This is a beginner's guide to using a dress form. Why use one, and how? I've found that those new to sewing often view dress forms as something that only professional seamstresses use, however using one is quite easy and intuitive. While mastery of pattern making is an art that comes with years of practice and mistakes, a dress form is still a huge help to beginners for many types of projects.
Read on for a quick and dirty guide on how to drape patterns on a form!
Before we get started with how to make a pattern from a form, let's first ask the question, why? There are two main ways to make a pattern - flat pattern making, and draping.

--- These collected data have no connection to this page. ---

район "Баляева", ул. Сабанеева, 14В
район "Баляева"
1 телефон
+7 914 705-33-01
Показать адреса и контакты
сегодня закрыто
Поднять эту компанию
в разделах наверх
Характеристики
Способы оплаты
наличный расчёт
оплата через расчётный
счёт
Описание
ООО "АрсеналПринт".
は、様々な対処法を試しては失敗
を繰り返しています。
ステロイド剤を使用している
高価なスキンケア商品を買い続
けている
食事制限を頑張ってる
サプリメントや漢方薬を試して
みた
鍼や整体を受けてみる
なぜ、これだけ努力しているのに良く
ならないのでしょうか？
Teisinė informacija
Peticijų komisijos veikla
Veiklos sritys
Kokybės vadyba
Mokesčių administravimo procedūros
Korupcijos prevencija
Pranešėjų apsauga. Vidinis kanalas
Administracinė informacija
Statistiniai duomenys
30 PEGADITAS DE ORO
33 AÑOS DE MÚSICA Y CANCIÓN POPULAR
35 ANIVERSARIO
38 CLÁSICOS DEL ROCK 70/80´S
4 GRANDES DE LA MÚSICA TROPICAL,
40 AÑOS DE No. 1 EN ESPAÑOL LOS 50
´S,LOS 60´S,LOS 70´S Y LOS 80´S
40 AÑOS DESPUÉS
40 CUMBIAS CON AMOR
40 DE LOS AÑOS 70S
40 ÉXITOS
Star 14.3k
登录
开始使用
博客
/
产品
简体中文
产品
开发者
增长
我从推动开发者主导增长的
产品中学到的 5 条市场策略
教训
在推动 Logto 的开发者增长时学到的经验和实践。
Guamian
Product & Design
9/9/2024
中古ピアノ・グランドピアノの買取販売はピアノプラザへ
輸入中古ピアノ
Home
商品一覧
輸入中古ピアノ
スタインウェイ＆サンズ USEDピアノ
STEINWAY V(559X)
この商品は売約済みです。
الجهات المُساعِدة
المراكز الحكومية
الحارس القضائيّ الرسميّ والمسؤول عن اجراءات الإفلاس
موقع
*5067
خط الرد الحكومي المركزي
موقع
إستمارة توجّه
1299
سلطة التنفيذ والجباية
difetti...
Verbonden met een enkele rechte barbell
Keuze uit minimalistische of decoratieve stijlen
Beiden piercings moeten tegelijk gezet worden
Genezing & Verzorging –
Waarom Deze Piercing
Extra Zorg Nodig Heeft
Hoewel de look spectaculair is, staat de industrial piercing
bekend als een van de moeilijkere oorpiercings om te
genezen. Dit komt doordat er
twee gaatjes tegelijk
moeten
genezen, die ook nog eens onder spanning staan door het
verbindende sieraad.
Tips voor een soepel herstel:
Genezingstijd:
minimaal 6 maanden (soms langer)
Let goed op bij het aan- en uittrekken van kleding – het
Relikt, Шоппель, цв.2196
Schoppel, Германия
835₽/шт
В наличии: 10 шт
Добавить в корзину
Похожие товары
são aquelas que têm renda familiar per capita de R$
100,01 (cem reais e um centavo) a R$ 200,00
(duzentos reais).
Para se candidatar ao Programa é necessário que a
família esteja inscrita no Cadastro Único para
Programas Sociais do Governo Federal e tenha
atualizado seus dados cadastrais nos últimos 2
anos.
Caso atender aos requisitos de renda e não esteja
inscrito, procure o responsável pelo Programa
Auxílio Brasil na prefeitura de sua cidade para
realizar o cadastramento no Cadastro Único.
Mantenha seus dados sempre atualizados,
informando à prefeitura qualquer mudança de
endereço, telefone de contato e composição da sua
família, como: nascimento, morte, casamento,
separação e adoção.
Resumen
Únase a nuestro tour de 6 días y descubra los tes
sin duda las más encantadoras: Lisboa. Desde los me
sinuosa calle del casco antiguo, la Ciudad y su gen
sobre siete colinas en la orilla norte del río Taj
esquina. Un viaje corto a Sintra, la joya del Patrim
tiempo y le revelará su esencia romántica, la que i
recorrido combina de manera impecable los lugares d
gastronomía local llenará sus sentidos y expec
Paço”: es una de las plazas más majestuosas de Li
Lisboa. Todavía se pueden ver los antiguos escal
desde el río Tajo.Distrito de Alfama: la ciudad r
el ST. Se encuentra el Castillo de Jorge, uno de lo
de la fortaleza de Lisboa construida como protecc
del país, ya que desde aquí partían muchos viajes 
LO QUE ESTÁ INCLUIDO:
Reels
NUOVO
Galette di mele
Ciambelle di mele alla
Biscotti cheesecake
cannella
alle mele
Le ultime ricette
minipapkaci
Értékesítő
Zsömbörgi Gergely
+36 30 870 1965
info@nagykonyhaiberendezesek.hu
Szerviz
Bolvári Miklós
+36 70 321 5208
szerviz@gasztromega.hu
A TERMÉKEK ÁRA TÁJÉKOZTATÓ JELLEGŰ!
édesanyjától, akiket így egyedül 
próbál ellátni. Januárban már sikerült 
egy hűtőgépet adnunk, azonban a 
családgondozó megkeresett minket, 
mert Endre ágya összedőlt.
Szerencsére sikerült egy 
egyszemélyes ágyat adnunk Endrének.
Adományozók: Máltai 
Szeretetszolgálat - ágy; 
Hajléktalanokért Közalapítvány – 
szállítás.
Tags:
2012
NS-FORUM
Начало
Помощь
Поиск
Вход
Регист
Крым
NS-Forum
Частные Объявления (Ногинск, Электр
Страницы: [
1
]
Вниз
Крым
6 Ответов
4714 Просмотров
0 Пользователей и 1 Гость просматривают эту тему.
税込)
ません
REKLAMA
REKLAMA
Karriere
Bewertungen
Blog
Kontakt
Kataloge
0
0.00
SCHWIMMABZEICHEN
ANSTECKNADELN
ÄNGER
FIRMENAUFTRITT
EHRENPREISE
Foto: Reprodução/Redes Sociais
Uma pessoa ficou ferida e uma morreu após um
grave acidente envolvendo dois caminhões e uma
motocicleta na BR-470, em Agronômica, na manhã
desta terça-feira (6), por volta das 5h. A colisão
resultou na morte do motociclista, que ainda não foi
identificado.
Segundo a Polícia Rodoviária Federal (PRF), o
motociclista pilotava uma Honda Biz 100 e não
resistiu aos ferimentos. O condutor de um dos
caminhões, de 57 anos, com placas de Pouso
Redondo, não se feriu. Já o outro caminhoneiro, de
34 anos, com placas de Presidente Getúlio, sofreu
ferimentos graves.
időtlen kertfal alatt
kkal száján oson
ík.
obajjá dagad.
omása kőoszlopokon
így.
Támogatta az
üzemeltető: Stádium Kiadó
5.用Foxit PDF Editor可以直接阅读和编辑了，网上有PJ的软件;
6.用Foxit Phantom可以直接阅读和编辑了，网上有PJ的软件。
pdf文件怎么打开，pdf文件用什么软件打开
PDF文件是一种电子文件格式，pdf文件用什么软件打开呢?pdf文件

Flat pattern making involves taking a basic flat pattern (sloper), and altering it to the desired style in flat paper form through cutting, measuring, and taping. An easy example to visualize is if you had a straight skirt, and wanted it to be A-Line. You would slash the skirt at regular intervals, and pivot the pieces apart from the waist until the desired level of flare is achieved. Then you would copy that over to a new paper pattern, and voila, new pattern.
Draping is patternmaking done on the form. Draping is useful for all kinds of patternmaking, but particularly for anything with draped elements (hence the name), like the two examples above. Cowls, ruching, asymmetry, and any elements that are hard to visualize in a flat fashion are where dress forms are truly indispensable. What I love about draping is that it is easier for me to visualize than flat pattern making, as creating a shape in 3D feels like a more organic process than drafting in 2D.
In this tutorial I am draping a simple form fitting pattern. While buying a flat pattern would probably be the quicker way to go in this case since it is an common shape, I wanted to keep it simple in order to demonstrate the basic process of draping, fitting, and drafting the pattern. All patterns, from a basic pattern like this to a complicated draped design, will follow very similar principles.